Inscrite à l’article 72-2 de la Constitution, l’autonomie financière des collectivités, telle qu’entendue et mesurée actuellement, existe-t-elle réellement ?
L’autonomie renvoie par nature à une faculté d’agir librement, à la possibilité de déterminer ses choix et ses priorités. Or, l’« autonomie financière » telle qu’elle a été constitutionnalisée en 2003 et précisée par la loi organique du 29 juillet 2004, ne protège nullement la libre administration des collectivités territoriales. Elle est assise sur un critère comptable inutile : la proportion de ressources dites « propres » dans l’ensemble des ressources des collectivités.
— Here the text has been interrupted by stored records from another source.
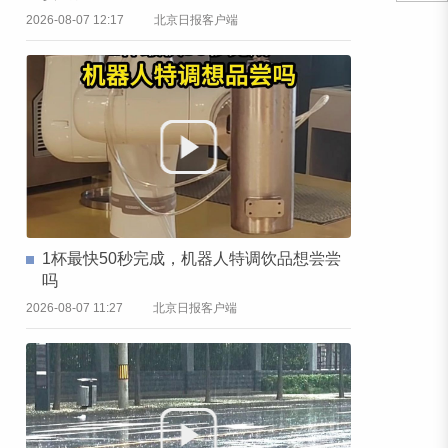
2026-08-07 12:17
北京日报客户端
1杯最快50秒完成，机器人特调饮品想尝尝
吗
2026-08-07 11:27
北京日报客户端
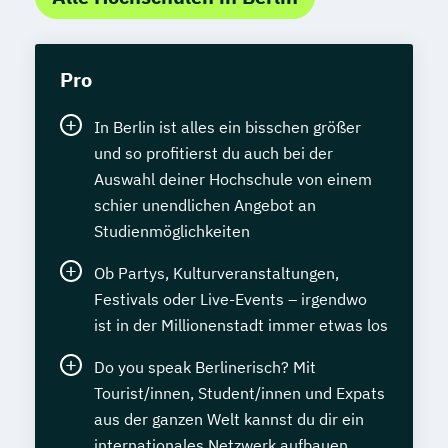
Pro
In Berlin ist alles ein bisschen größer
und so profitierst du auch bei der
Auswahl deiner Hochschule von einem
schier unendlichen Angebot an
Studienmöglichkeiten
Ob Partys, Kulturveranstaltungen,
Festivals oder Live-Events – irgendwo
ist in der Millionenstadt immer etwas los
Do you speak Berlinerisch? Mit
Tourist/innen, Student/innen und Expats
aus der ganzen Welt kannst du dir ein
internationales Netzwerk aufbauen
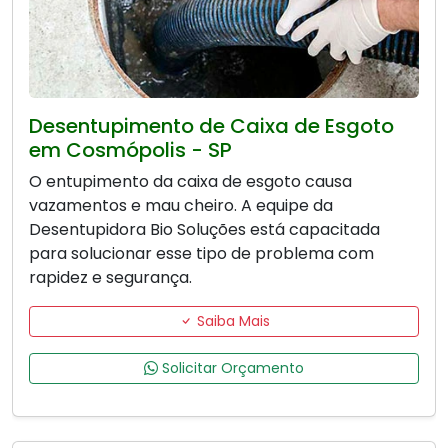
Desentupimento de Caixa de Esgoto
em Cosmópolis - SP
O entupimento da caixa de esgoto causa
vazamentos e mau cheiro. A equipe da
Desentupidora Bio Soluções está capacitada
para solucionar esse tipo de problema com
rapidez e segurança.
Saiba Mais
Solicitar Orçamento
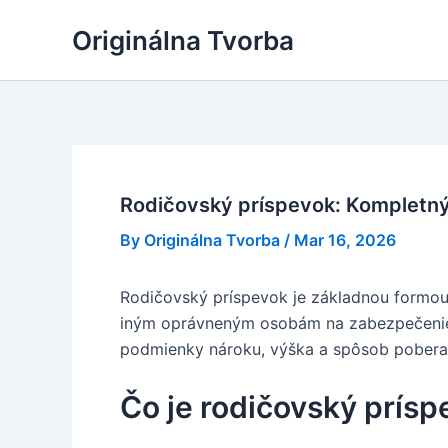
Skip
Originálna Tvorba
to
content
Rodičovský príspevok: Kompletný
By
Originálna Tvorba
/
Mar 16, 2026
Rodičovský príspevok je základnou formou 
iným oprávneným osobám na zabezpečenie r
podmienky nároku, výška a spôsob pobera
Čo je rodičovský prísp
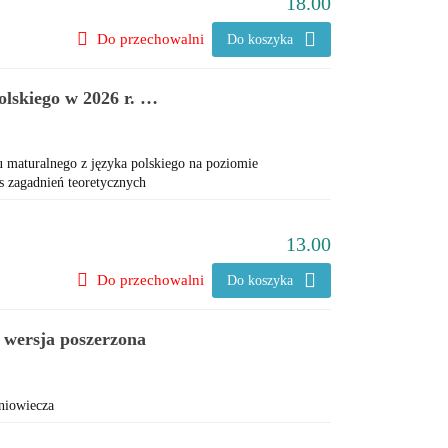
18.00
Do przechowalni
Do koszyka
lskiego w 2026 r. -
obowiązkowych
u maturalnego z języka polskiego na poziomie
s zagadnień teoretycznych
13.00
Do przechowalni
Do koszyka
, wersja poszerzona
dniowiecza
Ainsi, plus la part des ressources fiscales est élevée, plus la collectivité est réputée autonome.
Mais cette approche est illusoire : dans les faits, ces ressources prétendument propres servent avant tout à financer des dépenses imposées par l’État. L’autonomie ainsi mesurée n’est donc qu’une fiction statistique : les collectivités paraissent libres parce qu’elles financent elles-mêmes leurs charges, alors même qu’elles n’en déterminent ni l’existence ni l’ampleur. Il y a donc confusion entre capacité d’agir et liberté d’agir. Pour s’en convaincre, il suffit de consulter le dernier rapport sur l’autonomie financière des collectivités territoriales et d’effectuer de simples calculs. En 20 ans, l’autonomie financière des communes a augmenté de 11,7 points, celle des départements de 15,5 points et celle des régions de 29,9 points ! Pourtant, aucun élu ne soutiendra que sa liberté d’action s’est accrue dans de telles proportions au cours de cette période. La plupart d’entre eux, au contraire, affirment que cette liberté ne cesse de décroître.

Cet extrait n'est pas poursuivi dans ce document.